- Task prompt:
Can you format the lines of all the records below as one numbered list, dropping blank lines and leaving the pictures out?

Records
────────────────────────────────────────

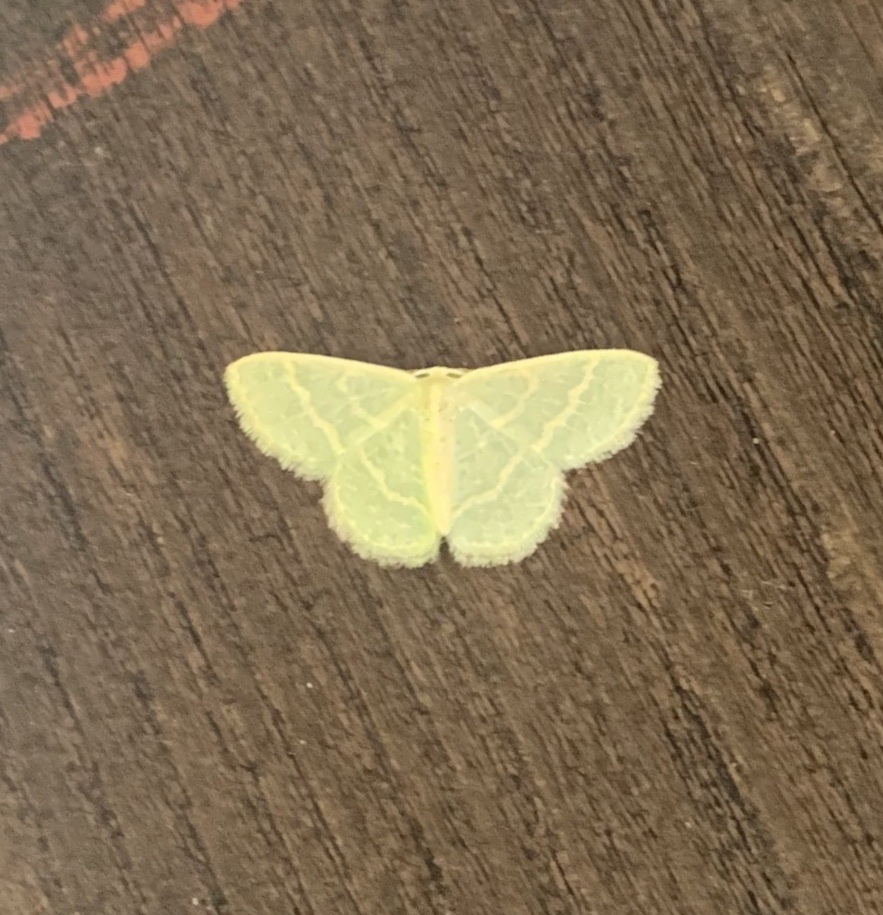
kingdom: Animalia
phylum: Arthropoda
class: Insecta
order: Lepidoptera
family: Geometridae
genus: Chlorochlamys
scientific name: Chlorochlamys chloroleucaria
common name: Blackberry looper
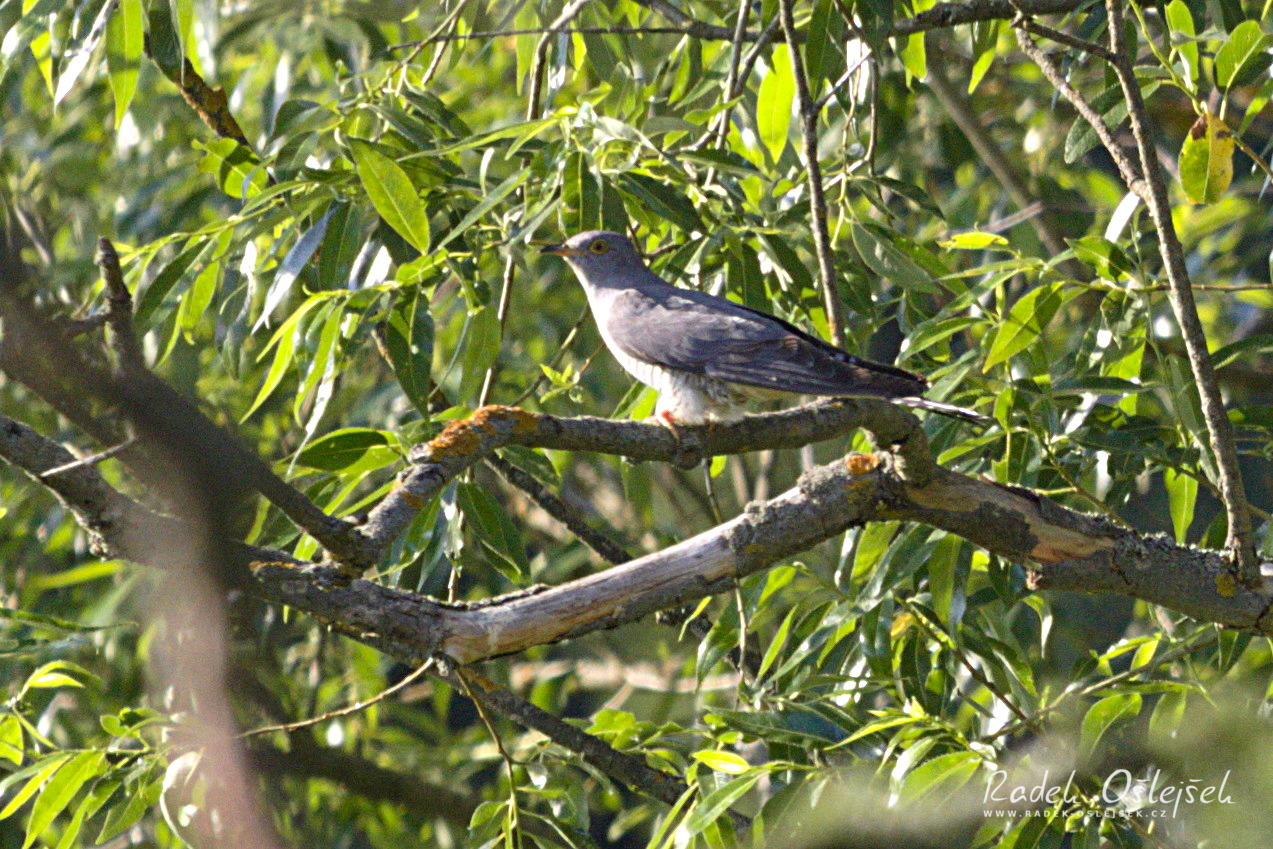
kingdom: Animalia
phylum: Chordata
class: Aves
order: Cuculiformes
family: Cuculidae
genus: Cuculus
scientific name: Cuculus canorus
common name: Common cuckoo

────────────────────────────────────────

- Correct response:
1. kingdom: Animalia
2. phylum: Arthropoda
3. class: Insecta
4. order: Lepidoptera
5. family: Geometridae
6. genus: Chlorochlamys
7. scientific name: Chlorochlamys chloroleucaria
8. common name: Blackberry looper
9. kingdom: Animalia
10. phylum: Chordata
11. class: Aves
12. order: Cuculiformes
13. family: Cuculidae
14. genus: Cuculus
15. scientific name: Cuculus canorus
16. common name: Common cuckoo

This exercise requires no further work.